President-elect Donald Trump has articulated a simple plan to help create jobs in the US: Use tariffs to punish foreign governments who adopt unfair trading practices like currency manipulation, and to force US firms to import less.
“Our original Constitution did not even have an income tax,” Trump said in Pennsylvania in June 2016. ”Instead, it had tariffs—emphasizing taxation of foreign, not domestic, production…today, 240 years after the Revolution, we have turned things completely upside-down. We tax and regulate and restrict our companies to death, then we allow foreign countries that cheat to export their goods to us tax-free.”

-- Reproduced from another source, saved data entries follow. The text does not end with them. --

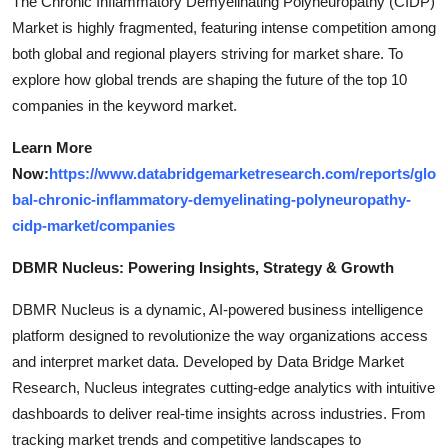
The Chronic Inflammatory Demyelinating Polyneuropathy (CIDP)
Market is highly fragmented, featuring intense competition among
both global and regional players striving for market share. To
explore how global trends are shaping the future of the top 10
companies in the keyword market.
Learn More
Now:
https://www.databridgemarketresearch.com/reports/glo
bal-chronic-inflammatory-demyelinating-polyneuropathy-
cidp-market/companies
DBMR Nucleus: Powering Insights, Strategy & Growth
DBMR Nucleus is a dynamic, AI-powered business intelligence
platform designed to revolutionize the way organizations access
and interpret market data. Developed by Data Bridge Market
Research, Nucleus integrates cutting-edge analytics with intuitive
dashboards to deliver real-time insights across industries. From
tracking market trends and competitive landscapes to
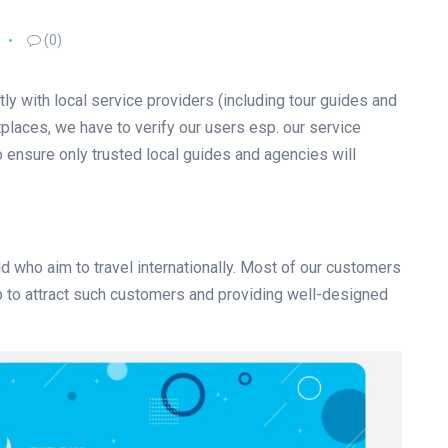
(0)
tly with local service providers (including tour guides and
laces, we have to verify our users esp. our service
o ensure only trusted local guides and agencies will
d who aim to travel internationally. Most of our customers
tep to attract such customers and providing well-designed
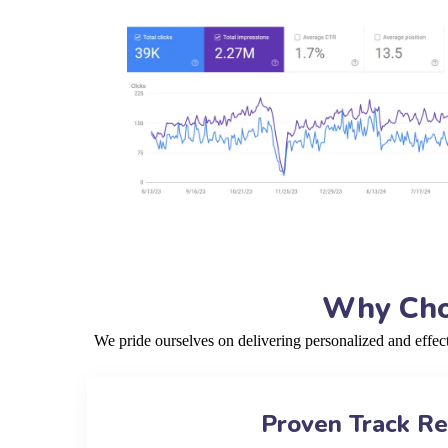
Why Choo
We pride ourselves on delivering personalized and effe
Proven Track R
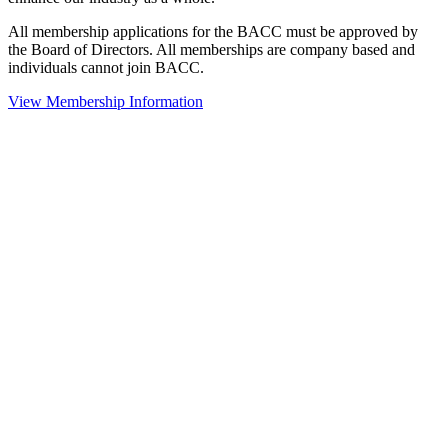
All membership applications for the BACC must be approved by
the Board of Directors. All memberships are company based and
individuals cannot join BACC.
View Membership Information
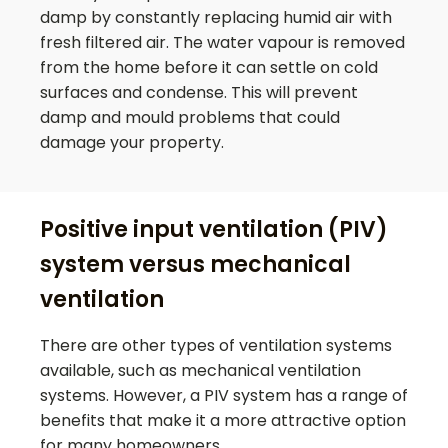
damp by constantly replacing humid air with
fresh filtered air. The water vapour is removed
from the home before it can settle on cold
surfaces and condense. This will prevent
damp and mould problems that could
damage your property.
Positive input ventilation (PIV)
system versus mechanical
ventilation
There are other types of ventilation systems
available, such as mechanical ventilation
systems. However, a PIV system has a range of
benefits that make it a more attractive option
for many homeowners.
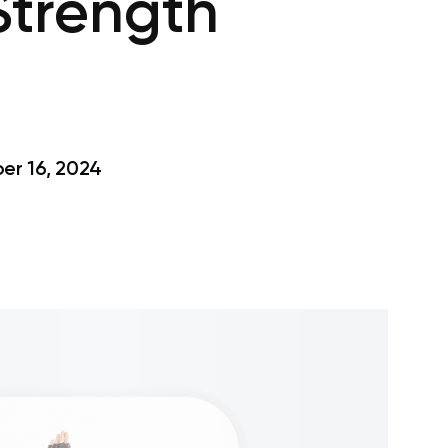
Strength
r 16, 2024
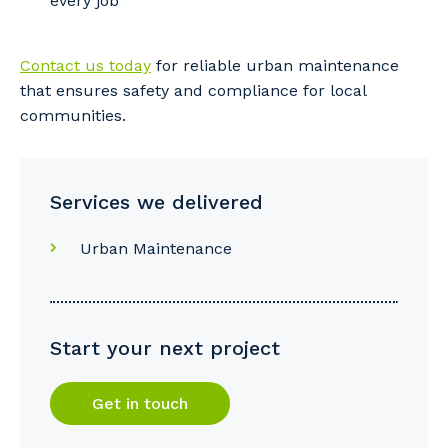
every job
So that we can better tailor our services
Contact us today
for reliable urban maintenance
to you, please let us know your suburb
that ensures safety and compliance for local
and the primary industry you work in.
communities.
Postcode or Suburb
Services we delivered
Primary Industry
Urban Maintenance
Start your next project
Cancel
Update
Get in touch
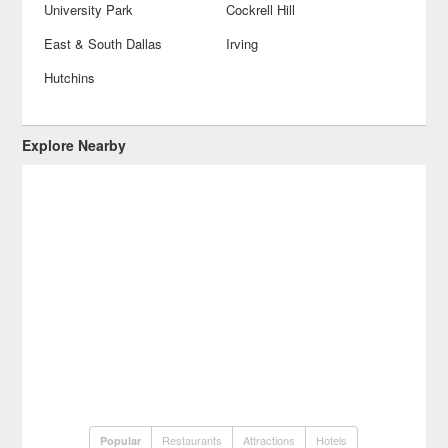
University Park
Cockrell Hill
East & South Dallas
Irving
Hutchins
Explore Nearby
Restaurants
Attractions
Hotels
Popular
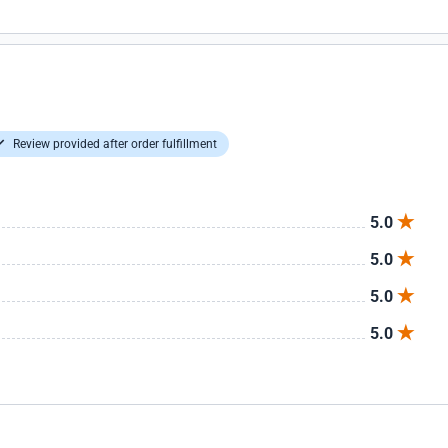
Review provided after order fulfillment
5.0
5.0
5.0
5.0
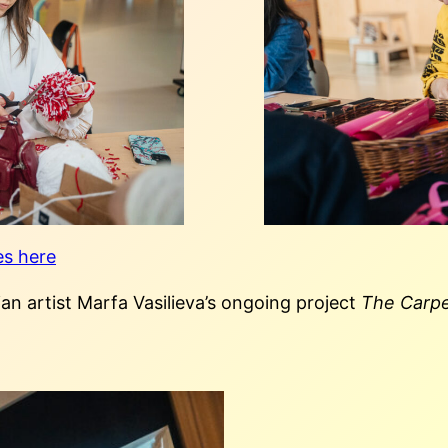
es here
ian artist Marfa Vasilieva’s ongoing project
The Carpe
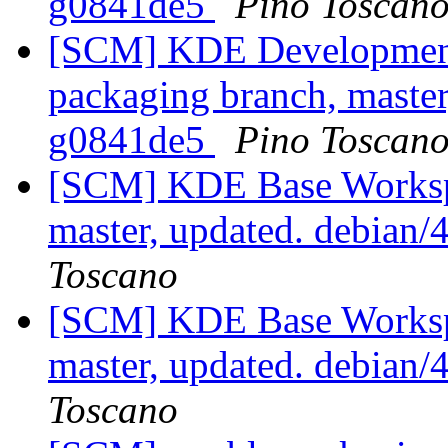
g0841de5
Pino Toscan
[SCM] KDE Development 
packaging branch, master
g0841de5
Pino Toscan
[SCM] KDE Base Worksp
master, updated. debian
Toscano
[SCM] KDE Base Worksp
master, updated. debian
Toscano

But is this actually how trade works today? It turns out the reality is a little more complicated. We do tax the subsidiaries of foreign firm doing business in the US. But what’s much more significant is that America’s biggest exporters and biggest importers are often found in the same firms.
J. Bradford Jensen, an economist at the Peterson Institute for International Economics, analyzed US census data from 2007 to assess how firms behaved at the peak of US trading power. He found that the top 1% of importers and exporters—representing 66% of all imports and 60% of all exports, respectively—were often the same companies.

In fact, it turns out 53% of biggest importers are also the biggest exporters. And of the biggest exporters, 36% are also among the top importers. That means it’s very hard for government policy to punish imports while boosting exports. The two go hand in hand.
Economists suggest this is because of how trade affects businesses. Only the most competitive firms can be exporters, because foreign buyers aren’t going to look abroad for goods that are lower quality or more expensive than they can get at home. And one way firms become competitive is by building a global supply chain that brings them raw materials or components at a low cost that are then finished in the US.
One example is the manufacturing supply chain that has sprung up at the US-Mexican border; another might be the crude oil imported to the US to be refined. That’s one reason that Koch Industries, the politically influential petroleum conglomerate, has expressed skepticism about a Republican plan to increase import taxes. Certainly Donald Trump is familiar with the concept of becoming more competitive through imports, since many of his and his families’ branded consumer goods are manufactured abroad.
All together, what these data show is that attempts to drive up exports by punishing imports may not be the smartest way to give US companies an advantage on the world market, at least in the near-term.